*作業指示*.
1/ 読解テキストの「伝統的なスピーカーとしての設」から「そうしたらさらに面白い話が。」までを、「スッピン」を「素顔」に置き換えて書き改めてください。
2/ 読解テキストで筆者がオムリさんに話を聞いたのはなぜか、1〜3文で説明してください。

*読解テキスト*.
------------------------------
このスピーカーの開発責任者をしていたイスラエル人のオムリさん。このHogtalareを知る前から全く別件でお会いしていたこともあり、音の良さの秘密を探るためにお話を聞いてみたところ、それはそれは面白い話が聞けました。

伝統的なスピーカーとしての設計と音響的な構造。永年にわたって熟成されている技術を使った、基本に忠実な設計。バスレフ構造もその一つだし、ドライバーユニットも大型の高品質なものを使っていて、他のスピーカーにありがちな音響補正やデジタル音質補正で物理的な制約を解決するなどのことは一切していません。

普通のスピーカーは、音のいびつな部分をデジタル補正=お化粧をすることによって隠しているとのことですが、それを一切していないとか。自撮り写真もフィルター全盛の今のご時世ですが、そんな中、あえてスッピンの音で勝負しようとする姿勢に心を打たれました。

開発者インタビューで分かった、シンプルなスピーカーから響く音が驚くほど高音質な理由

あまりにも面白くて、今度はメーカーの社長にもお話を聞いてしまいました。そうしたらさらに面白い話が。
------------------------------
*確認用データ*.
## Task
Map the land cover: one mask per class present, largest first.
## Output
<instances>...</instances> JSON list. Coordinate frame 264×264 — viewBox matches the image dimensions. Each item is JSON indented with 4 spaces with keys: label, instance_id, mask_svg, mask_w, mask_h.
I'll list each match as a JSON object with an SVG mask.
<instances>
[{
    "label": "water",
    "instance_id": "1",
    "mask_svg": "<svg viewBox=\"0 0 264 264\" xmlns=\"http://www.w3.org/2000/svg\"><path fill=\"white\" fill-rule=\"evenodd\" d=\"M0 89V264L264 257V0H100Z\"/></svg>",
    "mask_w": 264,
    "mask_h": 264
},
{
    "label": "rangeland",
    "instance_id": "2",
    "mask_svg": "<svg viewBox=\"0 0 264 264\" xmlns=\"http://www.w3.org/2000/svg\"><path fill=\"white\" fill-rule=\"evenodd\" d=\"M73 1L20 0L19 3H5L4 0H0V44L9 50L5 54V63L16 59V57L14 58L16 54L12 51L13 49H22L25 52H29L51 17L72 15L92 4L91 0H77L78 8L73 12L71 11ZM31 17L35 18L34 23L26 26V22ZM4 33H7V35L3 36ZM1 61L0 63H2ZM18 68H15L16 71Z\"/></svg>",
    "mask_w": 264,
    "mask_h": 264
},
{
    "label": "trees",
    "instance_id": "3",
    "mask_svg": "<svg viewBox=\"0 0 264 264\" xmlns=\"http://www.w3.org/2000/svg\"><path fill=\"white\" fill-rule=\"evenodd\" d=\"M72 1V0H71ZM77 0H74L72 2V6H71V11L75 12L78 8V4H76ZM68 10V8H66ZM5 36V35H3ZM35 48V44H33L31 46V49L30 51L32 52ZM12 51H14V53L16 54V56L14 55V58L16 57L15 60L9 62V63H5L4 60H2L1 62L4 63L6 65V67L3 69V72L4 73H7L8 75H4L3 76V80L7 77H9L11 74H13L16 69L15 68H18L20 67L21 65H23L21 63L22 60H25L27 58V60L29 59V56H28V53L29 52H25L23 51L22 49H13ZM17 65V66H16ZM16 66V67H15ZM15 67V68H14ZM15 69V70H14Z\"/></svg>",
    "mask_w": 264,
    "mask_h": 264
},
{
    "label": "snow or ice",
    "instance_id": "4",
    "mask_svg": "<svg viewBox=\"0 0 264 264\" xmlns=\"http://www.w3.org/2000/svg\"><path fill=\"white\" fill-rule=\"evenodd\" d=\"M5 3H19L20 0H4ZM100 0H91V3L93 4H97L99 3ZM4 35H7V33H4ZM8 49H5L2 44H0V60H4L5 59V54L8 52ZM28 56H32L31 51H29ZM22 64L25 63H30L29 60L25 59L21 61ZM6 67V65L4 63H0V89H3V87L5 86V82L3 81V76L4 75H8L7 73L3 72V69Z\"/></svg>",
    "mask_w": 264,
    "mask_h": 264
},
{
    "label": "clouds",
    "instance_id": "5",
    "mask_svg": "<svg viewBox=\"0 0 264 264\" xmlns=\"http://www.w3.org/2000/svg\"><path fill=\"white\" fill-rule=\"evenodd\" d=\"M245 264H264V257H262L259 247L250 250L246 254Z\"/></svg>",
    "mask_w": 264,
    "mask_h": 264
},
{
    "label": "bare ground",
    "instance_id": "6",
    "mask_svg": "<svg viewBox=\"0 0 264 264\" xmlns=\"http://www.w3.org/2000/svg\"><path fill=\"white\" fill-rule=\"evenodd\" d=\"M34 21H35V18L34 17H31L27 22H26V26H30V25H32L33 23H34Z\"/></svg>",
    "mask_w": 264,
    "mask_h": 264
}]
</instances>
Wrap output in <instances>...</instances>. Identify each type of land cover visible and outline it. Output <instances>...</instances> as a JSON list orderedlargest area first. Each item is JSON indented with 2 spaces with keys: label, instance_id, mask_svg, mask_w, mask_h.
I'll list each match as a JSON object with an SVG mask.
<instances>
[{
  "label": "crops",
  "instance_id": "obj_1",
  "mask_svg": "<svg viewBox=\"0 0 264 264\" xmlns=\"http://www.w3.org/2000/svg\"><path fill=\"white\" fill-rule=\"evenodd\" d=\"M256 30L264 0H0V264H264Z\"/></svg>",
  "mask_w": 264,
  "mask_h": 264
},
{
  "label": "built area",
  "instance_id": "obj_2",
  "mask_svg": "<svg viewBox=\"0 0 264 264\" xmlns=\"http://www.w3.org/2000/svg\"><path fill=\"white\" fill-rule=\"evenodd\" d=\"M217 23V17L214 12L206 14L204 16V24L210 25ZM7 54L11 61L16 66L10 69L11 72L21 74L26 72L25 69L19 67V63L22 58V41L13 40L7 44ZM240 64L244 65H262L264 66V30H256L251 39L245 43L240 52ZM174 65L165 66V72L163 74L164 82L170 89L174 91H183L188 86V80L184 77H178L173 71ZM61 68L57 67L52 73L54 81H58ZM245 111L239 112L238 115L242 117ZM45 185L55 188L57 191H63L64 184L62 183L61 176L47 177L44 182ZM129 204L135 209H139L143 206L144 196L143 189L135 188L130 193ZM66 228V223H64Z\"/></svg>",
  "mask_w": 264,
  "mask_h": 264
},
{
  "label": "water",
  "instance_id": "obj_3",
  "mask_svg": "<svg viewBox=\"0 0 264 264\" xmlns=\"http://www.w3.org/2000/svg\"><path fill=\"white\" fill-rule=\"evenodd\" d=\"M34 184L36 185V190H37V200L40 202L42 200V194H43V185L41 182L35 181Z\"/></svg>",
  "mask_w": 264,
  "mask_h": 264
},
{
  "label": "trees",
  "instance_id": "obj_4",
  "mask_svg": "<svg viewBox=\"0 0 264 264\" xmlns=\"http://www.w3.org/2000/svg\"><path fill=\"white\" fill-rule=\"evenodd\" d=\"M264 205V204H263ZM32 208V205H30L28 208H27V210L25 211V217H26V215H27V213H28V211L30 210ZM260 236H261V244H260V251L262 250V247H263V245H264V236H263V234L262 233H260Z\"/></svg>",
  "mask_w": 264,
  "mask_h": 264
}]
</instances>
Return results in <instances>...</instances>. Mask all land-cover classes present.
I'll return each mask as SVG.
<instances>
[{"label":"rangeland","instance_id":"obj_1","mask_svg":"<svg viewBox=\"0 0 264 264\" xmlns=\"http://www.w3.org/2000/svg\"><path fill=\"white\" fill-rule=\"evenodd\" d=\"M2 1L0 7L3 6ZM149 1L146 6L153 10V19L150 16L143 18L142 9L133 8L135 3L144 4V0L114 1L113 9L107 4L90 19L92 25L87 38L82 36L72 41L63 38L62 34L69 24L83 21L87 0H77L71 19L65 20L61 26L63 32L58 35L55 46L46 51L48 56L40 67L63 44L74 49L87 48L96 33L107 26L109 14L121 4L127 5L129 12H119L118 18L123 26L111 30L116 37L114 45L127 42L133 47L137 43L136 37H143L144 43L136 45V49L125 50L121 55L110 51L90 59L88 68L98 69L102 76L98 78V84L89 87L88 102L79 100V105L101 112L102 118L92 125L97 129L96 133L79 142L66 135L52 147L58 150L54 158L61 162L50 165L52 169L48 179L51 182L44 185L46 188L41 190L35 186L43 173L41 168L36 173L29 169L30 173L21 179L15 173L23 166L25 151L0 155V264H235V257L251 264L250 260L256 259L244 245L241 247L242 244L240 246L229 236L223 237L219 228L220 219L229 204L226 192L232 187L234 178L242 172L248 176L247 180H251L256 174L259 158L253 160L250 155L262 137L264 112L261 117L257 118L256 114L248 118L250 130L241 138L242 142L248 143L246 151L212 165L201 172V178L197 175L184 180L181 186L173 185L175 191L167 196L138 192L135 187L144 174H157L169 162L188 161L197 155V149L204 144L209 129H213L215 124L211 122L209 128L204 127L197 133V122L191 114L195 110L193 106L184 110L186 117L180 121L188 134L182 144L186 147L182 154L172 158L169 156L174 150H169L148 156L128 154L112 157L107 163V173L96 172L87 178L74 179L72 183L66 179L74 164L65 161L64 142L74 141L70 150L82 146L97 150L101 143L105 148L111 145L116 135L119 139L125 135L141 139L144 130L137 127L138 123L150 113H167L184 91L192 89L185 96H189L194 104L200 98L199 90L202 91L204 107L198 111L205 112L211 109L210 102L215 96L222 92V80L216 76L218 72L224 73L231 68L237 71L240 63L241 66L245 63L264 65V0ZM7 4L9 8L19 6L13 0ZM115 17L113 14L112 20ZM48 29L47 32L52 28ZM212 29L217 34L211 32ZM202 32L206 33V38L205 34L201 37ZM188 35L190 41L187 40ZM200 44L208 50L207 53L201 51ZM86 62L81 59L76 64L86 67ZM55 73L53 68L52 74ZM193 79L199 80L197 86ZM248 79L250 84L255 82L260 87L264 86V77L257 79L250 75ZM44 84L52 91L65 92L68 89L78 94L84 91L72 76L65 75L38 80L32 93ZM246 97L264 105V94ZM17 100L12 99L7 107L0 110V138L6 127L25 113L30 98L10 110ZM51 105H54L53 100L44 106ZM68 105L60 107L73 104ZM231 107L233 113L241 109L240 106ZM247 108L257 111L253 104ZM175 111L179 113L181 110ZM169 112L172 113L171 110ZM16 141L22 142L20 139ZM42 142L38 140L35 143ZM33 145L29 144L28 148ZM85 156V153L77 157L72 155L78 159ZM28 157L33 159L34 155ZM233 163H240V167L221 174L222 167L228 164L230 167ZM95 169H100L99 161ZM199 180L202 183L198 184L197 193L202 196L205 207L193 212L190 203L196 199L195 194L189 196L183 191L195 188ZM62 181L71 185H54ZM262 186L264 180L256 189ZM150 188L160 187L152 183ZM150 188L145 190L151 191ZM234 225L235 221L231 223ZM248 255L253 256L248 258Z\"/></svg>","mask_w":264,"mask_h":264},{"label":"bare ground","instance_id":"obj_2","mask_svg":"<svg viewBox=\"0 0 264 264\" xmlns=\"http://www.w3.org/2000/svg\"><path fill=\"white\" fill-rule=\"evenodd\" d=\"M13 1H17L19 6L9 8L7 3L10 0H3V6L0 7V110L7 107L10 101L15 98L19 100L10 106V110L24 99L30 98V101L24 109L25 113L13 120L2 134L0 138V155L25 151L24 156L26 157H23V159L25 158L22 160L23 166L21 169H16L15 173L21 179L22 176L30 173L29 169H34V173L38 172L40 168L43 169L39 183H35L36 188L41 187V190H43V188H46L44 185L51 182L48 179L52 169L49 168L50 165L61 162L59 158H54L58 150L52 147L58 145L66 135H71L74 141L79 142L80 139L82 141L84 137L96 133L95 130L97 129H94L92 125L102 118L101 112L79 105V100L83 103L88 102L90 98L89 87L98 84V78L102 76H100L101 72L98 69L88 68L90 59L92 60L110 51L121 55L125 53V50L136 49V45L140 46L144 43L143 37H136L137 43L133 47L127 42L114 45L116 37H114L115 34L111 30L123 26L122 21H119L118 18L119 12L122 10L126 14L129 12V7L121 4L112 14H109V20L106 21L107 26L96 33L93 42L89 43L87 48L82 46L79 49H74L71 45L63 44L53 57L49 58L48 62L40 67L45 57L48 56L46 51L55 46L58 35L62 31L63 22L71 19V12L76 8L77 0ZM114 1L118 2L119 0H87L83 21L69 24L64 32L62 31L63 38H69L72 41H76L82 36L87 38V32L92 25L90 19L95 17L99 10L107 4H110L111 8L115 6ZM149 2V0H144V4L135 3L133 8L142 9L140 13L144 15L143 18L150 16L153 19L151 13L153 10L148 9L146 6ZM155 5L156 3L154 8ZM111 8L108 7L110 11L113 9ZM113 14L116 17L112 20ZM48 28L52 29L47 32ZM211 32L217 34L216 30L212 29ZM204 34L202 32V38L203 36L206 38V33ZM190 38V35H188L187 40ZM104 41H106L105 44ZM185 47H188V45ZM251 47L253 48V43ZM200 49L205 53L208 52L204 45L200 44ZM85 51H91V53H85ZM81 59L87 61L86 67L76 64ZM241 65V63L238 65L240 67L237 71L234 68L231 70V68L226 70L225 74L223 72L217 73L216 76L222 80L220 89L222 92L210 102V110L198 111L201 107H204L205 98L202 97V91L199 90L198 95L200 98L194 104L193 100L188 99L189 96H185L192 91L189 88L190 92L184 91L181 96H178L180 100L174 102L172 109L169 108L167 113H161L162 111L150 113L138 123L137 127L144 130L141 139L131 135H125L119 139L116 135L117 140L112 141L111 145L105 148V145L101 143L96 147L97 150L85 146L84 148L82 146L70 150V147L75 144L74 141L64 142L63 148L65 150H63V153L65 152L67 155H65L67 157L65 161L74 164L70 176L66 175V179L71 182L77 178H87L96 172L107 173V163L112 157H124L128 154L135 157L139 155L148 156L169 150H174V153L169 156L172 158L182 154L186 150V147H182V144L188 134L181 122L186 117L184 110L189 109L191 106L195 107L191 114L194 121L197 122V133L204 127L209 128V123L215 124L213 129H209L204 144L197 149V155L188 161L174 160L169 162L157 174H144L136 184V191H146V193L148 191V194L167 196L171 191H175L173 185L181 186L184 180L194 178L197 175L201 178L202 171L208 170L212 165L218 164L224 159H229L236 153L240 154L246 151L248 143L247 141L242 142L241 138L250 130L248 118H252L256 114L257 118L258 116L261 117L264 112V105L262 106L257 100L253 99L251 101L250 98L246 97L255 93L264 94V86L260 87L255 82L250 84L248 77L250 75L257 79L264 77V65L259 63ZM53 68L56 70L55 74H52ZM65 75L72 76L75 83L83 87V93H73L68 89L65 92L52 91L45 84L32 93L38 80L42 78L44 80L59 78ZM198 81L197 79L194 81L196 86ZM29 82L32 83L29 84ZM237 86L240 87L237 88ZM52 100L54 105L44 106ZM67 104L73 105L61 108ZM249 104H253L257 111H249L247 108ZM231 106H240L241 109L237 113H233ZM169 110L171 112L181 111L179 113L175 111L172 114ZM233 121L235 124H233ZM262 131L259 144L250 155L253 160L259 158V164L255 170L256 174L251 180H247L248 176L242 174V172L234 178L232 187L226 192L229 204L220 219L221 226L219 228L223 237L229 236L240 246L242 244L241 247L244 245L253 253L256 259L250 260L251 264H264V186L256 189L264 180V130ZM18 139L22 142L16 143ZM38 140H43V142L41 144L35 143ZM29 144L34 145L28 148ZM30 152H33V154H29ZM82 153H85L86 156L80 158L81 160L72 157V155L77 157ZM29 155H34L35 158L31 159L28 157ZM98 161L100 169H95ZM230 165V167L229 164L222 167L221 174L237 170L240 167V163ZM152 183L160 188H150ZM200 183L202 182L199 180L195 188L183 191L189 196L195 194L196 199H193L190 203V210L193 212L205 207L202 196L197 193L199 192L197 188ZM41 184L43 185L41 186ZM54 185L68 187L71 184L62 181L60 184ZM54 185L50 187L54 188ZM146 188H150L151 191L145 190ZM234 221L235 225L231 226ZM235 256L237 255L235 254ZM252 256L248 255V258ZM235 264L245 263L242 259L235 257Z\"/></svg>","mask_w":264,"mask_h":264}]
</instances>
------------------------------
*記述解答*.
1/
伝統的なスピーカーとしての設計と音響的な構造。永年にわたって熟成されている技術を使った、基本に忠実な設計。バスレフ構造もその一つだし、ドライバーユニットも大型の高品質なものを使っていて、他のスピーカーにありがちな音響補正やデジタル音質補正で物理的な制約を解決するなどのことは一切していません。

普通のスピーカーは、音のいびつな部分をデジタル補正=お化粧をすることによって隠しているとのことですが、それを一切していないとか。自撮り写真もフィルター全盛の今のご時世ですが、そんな中、あえて素顔の音で勝負しようとする姿勢に心を打たれました。

開発者インタビューで分かった、シンプルなスピーカーから響く音が驚くほど高音質な理由

あまりにも面白くて、今度はメーカーの社長にもお話を聞いてしまいました。そうしたらさらに面白い話が。

2/ 音の良さの秘密を探るためです。Hogtalareを知る前から別件でオムリさんと会っていたことも、話を聞いた理由として挙げられています。